Polling Super Tuesday 

 Another Tuesday, another primary election or twenty, and another opportunity for things to go wrong with pre-election polls.  The super Tuesday states, which had not seen much attention from pollsters earlier in January, have seen a deluge of polls released in the last week, nicely summarized at the Mystery Pollster blog.  As Mark Blumenthal's recent post points out, " Somebody's gonna be wrong ".  The amount of dispersion present in the recent polls on both sides of the election exhibit is far more than can be accounted for by sampling variability.  There are always house effects present in any polling context, but this borders on the ridiculuous.  Unlike New Hampshire, no matter how the results turn out (barring a possible McCain collapse), we probably won't see as great a hue and cry about the pollsters this time because their pre-election predictions are all over the map. 

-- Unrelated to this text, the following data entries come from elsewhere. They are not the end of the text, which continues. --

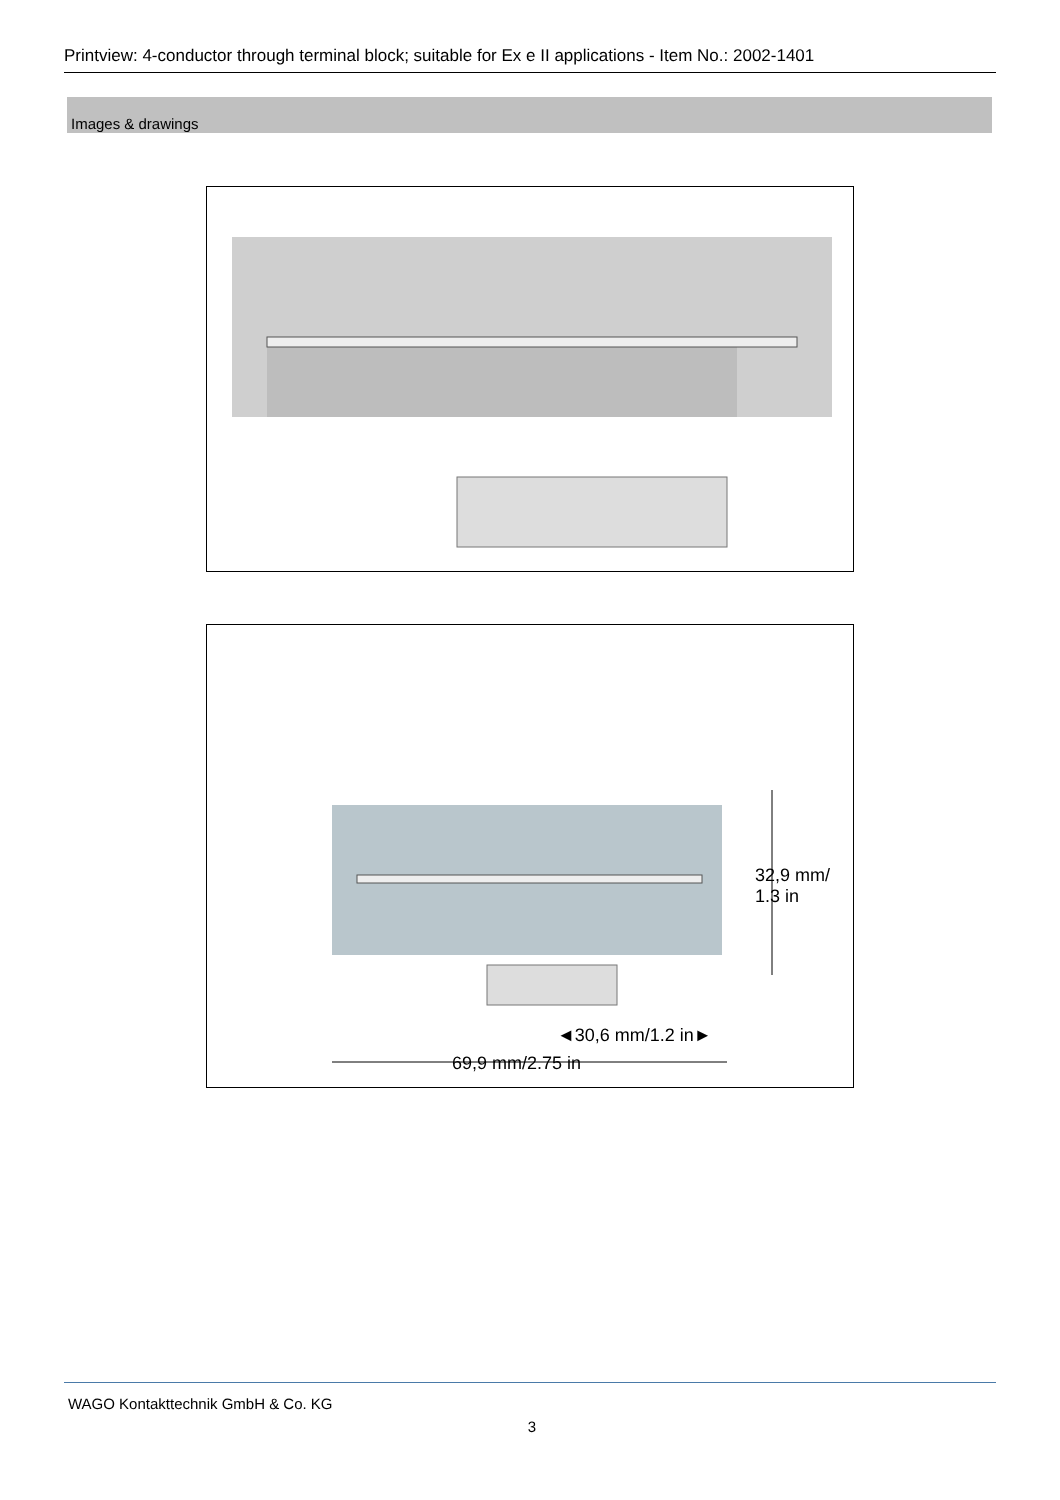Printview: 4-conductor through terminal block; suitable for Ex e II applications - Item No.: 2002-1401
Images & drawings
◄30,6 mm/1.2 in►
69,9 mm/2.75 in
32,9 mm/ 1.3 in
WAGO Kontakttechnik GmbH & Co. KG
3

 Speaking of New Hampshire, Adam Berinsky from MIT e-mailed a few weeks ago to point to several studies that do look at errors in polling when a black candidate is on the ballot.  These include   Voting Hopes Or Fears?: White Voters, Black Candidates & Racial Politics   by Keith Reeves, " Race-of-Interviewer Effects in a Preelection Poll: Virginia 1989 " by Finkel, Guterbock, and Borg, and last but not least, Berinsky's   Silent Voices: Public Opinion and Political Participation in America  .  This just goes to show me that a quick Google Scholar search on "Bradley effect" misses a lot of good stuff.  We'll see if there is more evidence of such an effect tonight, but it is worth noting that in South Carolina things went the other way; Obama did much better than projected by the pre-election polls.  Since they didn't get the outcome wrong, however, the pollsters didn't get nearly as much grief as they did after New Hampshire.